Action item
Which lines of the entries below include "ธนาคารกร"? List them all.
==== Material for this task
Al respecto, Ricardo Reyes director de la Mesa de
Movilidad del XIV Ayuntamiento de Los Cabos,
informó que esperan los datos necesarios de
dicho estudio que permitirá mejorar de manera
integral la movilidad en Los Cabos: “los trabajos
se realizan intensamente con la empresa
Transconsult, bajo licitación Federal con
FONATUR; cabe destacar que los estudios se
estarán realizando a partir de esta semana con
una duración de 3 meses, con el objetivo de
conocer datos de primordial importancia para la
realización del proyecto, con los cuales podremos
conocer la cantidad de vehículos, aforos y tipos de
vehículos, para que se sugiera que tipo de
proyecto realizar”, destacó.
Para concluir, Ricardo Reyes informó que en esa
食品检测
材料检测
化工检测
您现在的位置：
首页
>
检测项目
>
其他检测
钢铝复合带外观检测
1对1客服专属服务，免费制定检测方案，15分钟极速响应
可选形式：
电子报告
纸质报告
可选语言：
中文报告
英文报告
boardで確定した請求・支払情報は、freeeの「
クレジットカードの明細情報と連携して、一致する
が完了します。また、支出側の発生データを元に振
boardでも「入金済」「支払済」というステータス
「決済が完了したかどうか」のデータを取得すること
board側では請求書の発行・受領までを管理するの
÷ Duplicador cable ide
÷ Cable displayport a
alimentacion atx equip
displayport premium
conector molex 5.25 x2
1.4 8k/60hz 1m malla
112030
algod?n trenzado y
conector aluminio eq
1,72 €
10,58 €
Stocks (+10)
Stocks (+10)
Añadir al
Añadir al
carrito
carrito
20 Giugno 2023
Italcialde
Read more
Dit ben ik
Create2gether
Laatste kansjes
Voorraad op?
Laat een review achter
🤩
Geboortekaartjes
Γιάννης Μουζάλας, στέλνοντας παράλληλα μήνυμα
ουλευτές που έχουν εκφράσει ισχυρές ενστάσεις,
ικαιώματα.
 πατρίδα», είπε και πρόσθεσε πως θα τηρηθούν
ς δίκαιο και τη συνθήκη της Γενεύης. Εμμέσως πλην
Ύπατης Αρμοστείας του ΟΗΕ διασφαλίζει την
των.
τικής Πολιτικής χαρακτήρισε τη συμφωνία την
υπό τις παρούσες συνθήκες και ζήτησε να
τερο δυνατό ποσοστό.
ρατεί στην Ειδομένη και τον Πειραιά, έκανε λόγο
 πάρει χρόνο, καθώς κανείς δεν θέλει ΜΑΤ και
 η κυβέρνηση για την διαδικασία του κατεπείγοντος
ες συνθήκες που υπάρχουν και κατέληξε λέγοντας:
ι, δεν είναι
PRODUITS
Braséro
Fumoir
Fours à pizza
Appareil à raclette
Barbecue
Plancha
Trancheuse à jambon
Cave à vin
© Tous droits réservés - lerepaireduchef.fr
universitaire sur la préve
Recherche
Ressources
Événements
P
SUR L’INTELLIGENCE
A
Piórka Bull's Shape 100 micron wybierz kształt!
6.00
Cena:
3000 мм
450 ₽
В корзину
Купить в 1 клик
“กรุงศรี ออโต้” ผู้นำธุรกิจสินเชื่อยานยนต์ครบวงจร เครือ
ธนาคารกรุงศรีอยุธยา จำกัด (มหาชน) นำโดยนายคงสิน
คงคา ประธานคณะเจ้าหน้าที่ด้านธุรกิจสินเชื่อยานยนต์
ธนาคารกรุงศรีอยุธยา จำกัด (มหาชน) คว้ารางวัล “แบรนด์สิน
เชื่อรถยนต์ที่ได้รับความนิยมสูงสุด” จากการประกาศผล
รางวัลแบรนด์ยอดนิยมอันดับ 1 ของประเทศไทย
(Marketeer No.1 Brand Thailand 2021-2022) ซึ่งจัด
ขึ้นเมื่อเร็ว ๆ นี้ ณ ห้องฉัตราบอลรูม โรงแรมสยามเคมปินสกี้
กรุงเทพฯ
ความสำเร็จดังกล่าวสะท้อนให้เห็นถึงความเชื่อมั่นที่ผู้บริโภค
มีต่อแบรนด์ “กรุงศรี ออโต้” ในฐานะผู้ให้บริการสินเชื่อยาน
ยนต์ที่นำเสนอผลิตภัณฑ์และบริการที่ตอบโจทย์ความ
========
Response to the task
ธนาคารกรุงศรีอยุธยา จำกัด (มหาชน) นำโดยนายคงสิน
ธนาคารกรุงศรีอยุธยา จำกัด (มหาชน) คว้ารางวัล “แบรนด์สิน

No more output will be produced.